Competition and Commercialization
Most HCC patients are in China, difficult market for pricing, penetration, and IP protection. Entry into Japan, another key market with relatively flexible pricing potential, delayed by at least 1-1.5 years relative to US/EU.

RFA alone + TACE also being used for similar tumor sizes, early stage Sorafenib might also be source of competition.

Pricing too aggressively can lead to restrictions from payers (prior authorizations, step edits, etc), payers beginning to scrutinize medical benefit oncologics more closely in general. Aggressive pricing very problematic in fixed reimbursement, inpatient settings. Company should consider not only the obvious Nexavar and Doxil as pricing analogs, but also, TACE, doxorubicin-eluting beads (DEBDOX), Therasphere, SIR-spheres, and RFA itself, all as potential analogs to base pricing on.

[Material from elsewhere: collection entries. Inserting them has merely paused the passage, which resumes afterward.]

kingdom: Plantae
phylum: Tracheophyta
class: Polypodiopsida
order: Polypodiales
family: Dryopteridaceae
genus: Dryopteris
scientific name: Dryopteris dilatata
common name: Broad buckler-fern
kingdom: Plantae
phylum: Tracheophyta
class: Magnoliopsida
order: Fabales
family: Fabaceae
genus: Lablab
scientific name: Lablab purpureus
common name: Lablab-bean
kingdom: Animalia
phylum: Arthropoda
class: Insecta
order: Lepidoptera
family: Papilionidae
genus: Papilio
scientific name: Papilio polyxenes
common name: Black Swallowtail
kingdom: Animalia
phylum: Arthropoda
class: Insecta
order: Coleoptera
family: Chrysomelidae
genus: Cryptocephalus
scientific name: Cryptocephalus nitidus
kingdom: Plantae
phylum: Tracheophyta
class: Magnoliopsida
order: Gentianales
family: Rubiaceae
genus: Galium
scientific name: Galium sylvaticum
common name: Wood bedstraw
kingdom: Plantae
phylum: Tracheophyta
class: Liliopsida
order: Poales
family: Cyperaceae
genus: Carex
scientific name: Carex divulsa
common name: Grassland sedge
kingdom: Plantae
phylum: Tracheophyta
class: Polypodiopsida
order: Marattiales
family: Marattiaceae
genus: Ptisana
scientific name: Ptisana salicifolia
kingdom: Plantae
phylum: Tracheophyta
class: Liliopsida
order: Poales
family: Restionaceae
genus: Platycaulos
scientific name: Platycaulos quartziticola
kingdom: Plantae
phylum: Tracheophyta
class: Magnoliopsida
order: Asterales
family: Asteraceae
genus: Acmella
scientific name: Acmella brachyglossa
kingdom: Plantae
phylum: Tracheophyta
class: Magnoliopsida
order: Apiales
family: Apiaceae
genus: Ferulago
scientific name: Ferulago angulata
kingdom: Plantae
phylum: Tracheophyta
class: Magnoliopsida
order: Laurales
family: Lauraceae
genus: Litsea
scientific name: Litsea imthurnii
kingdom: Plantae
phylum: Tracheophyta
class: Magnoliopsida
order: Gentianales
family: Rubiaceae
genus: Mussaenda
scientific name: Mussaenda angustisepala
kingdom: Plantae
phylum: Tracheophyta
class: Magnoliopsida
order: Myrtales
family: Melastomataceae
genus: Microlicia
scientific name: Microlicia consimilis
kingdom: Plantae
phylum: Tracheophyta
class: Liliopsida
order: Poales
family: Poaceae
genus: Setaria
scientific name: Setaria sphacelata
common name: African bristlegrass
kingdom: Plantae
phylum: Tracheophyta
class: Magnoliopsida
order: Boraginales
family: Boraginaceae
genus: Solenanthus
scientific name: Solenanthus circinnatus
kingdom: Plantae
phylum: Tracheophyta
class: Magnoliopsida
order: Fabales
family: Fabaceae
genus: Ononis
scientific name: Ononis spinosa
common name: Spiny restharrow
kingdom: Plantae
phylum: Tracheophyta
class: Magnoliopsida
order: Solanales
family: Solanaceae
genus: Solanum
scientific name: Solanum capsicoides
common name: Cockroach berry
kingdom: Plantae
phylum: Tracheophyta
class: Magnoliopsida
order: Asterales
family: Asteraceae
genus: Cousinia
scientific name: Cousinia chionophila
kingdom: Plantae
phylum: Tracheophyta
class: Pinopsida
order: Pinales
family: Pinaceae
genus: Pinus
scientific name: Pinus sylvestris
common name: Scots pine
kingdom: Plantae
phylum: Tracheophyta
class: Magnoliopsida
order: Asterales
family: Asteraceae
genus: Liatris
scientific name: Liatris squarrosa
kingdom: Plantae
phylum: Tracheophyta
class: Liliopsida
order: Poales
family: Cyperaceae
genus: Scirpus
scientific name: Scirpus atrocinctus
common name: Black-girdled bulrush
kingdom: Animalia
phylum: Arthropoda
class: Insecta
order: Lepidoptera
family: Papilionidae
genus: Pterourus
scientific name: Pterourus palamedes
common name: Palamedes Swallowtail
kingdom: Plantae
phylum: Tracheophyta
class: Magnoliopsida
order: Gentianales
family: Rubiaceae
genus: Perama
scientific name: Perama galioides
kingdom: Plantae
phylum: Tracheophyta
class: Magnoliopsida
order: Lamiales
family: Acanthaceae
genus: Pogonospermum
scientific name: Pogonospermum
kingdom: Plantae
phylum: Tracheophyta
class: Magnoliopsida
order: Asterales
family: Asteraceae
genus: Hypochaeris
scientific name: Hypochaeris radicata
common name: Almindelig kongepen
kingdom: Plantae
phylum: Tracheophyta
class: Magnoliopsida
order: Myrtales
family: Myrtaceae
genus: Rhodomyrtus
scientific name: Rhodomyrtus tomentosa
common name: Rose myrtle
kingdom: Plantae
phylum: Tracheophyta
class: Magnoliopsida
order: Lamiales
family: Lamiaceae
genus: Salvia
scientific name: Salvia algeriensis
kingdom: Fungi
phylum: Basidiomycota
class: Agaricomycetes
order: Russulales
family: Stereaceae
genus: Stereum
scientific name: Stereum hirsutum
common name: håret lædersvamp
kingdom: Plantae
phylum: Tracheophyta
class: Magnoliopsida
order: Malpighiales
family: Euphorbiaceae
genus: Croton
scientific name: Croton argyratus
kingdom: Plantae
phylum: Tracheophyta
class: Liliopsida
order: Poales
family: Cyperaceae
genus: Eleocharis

Matter of necessity for Celsion to secure a large partner to commercialize Ex-US, no licensing deals outside of Japan yet

Impact of IV drug administration within interventional radiology suite will likely require some physician education, particularly to ensure compliance with optimal "timing" of administration and heat source

So what does all of this give you? Why should you care? Plain and simple, if you are bullish, be mindful of some of the potential bear views, and if you are bearish, know that a compelling bull case can be made to invest in Celsion. You all know where I ultimately stand on this, I think the HEAT trial will succeed, despite the risks I point out inherent in the trial, and ThermoDox® will very rapidly make its way as a first-line standard of care for unresectable HCC patients not eligible for transplantation. More importantly, I do think the management team is well aware of some of the “bear concerns” I have raised, and I am optimistic about their confidence in ensuring they are addressed/mitigated to the extent possible.

Risks remain, as they do with every biotech, and for that, I encourage everyone to continue their DD. At the same time, I would challenge investors to identify a company with a better risk/reward than Celsion. The market, dare I say, is beginning to take notice of the company's potential.

As always, please let me know if you have any questions or comments.